All is quiet on both Russian-interference fronts, actually, but CNN understandably focuses on the potential pranksterism for today’s midterms. As of this morning, however, both the FBI and DHS have seen no “significant” issues to rattle confidence in the midterm election process:
Federal officials are monitoring for potential misinformation campaigns, including from foreign actors such as Russia, but have no “significant” incidents to report.
“The day is early,” a senior DHS official said.
“We continue to monitor what is going on across the country. Nothing significant to report at this point. … We have not seen to date any coordinated campaign certainly along the lines of 2016, but we are preparing as if there will be an event today.”

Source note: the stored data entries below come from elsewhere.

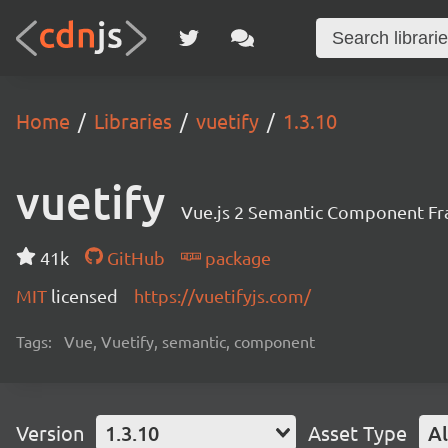
Home
Libraries
vuetify
1.3.10
vuetify
Vue.js 2 Semantic Component F
41k
GitHub
package
MIT
licensed
https://vuetifyjs.com/
Tags:
Vue, Vuetify, semantic, component
Version
1.3.10
Asset Type
Al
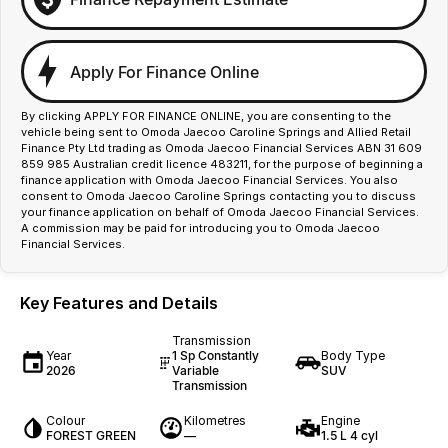
Apply For Finance Online
By clicking APPLY FOR FINANCE ONLINE, you are consenting to the
vehicle being sent to Omoda Jaecoo Caroline Springs and Allied Retail
Finance Pty Ltd trading as Omoda Jaecoo Financial Services ABN 31 609
859 985 Australian credit licence 483211, for the purpose of beginning a
finance application with Omoda Jaecoo Financial Services. You also
consent to Omoda Jaecoo Caroline Springs contacting you to discuss
your finance application on behalf of Omoda Jaecoo Financial Services.
A commission may be paid for introducing you to Omoda Jaecoo
Financial Services.
Key Features and Details
Transmission
Year
1 Sp Constantly
Body Type
2026
Variable
SUV
Transmission
Colour
Kilometres
Engine
FOREST GREEN
—
1.5 L 4 cyl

Via Reuters, Homeland Security Secretary Kirstjen Nielsen confirmed it later in the afternoon:
“At this time, we have no indication of compromise to our nation’s election infrastructure that would prevent voting, change vote counts or distrust the ability to tally votes,” Nielsen told reporters.
At this point, however, it’s unclear what significant and malicious action could be taken by hostile intelligence services against the midterm elections. Any penetration of voting systems would have to have already occurred, and while there have been a few scattered reports of attempts, there has been no indication of systemic attacks, let alone successes. The elections are taking place in a widely distributed series of local systems rather than a singular national voting system, and most states still require paper or paper-trail balloting. It’s impossible to conduct a single-point-of-entry attack on US elections to change the overall outcome, especially in midterms.
That doesn’t mean nothing’s going on. Facebook booted 115 accounts last night as part of a suspected Russian-intel operation to post dumb dank memes, or something:
The social media giant said it had opened a probe into the accounts to determine if they were linked to the Russia-based Internet Research Agency, an organization special counsel Robert Mueller named in a February indictment for allegedly attempting to sway U.S. public opinion. In a blog post, Facebook head of cybersecurity policy Nathaniel Gleicher said the company was tipped off to the Facebook and Instagram accounts, which operated in Russian, French and English, by law enforcement.
“Typically, we would be further along with our analysis before announcing anything publicly,” Gleicher wrote. “But given that we are only one day away from important elections in the US, we wanted to let people know about the action we’ve taken and the facts as we know them today.”
The heads of U.S. intelligence and national security also issued a statement in the hours before polls opened, assuring the public that the Tuesday elections were secure, but urging Americans to remain vigilant to possible influence campaigns. Department of Homeland Security Secretary Kirstjen Nielsen, Attorney General Jeff Sessions, Director of National Intelligence Dan Coats and FBI Director Christopher Wray said they had “no indication” that a foreign entity could “prevent voting, change vote counts, or disrupt the ability to tally votes.”
“But Americans should be aware that foreign actors — and Russia in particular — continue to try to influence public sentiment and voter perceptions through actions intended to sow discord,” the agency heads wrote. “They can do this by spreading false information about political processes and candidates, lying about their own interference activities, disseminating propaganda on social media, and through other tactics.”
Actual cyberattacks should worry federal and state officials, and our intelligence agencies should fight back hard against them. The Facebook front is … much less worrisome. Despite all of the hysteria after the 2016 election over Facebook page views on propaganda accounts, no one has ever — ever — proposed a correlative effect from Facebook posts to voting behavior, let alone a causative effect, even from legitimate political discussion and advertising.
So why do Russian trolls continue to exploit Facebook? The same reason people climb mountains — because it’s there, and also because it’s a cheap way to publish. RT America costs a lot of money, but putting together a Hillary-Clinton-armwrestling-Jesus meme probably costs a few bucks in labor, tops. One hundred fifteen social-media accounts provide a drop in the bucket of the information avalanche in this election, or maybe even a microscopic part of a drop. Most of the 2016 propaganda was so ridiculous that it was self-debunking or simply too ludicrous to take seriously too, and there’s no indication that this year’s crop of lame dank memes was of any higher caliber.
And if we’re worried about last-minute lies about political candidates, we should be scrutinizing the political candidates themselves far more than a handful of Facebook randos.
It’s good to remain vigilant, but let’s focus on the real threats and stop obsessing over the low-impact stuff. The important point to know is that Facebook pranksterism didn’t decide the 2016 election, and that our systems have improved security to the point where we can have confidence in the results this time, too … even if we don’t particularly care for them.
As for the other Russian-collusion front, Robert Mueller’s staying pretty quiet lately. Perhaps that will change tomorrow … or perhaps that won’t go much farther, either. But that has little to do with the midterms, either.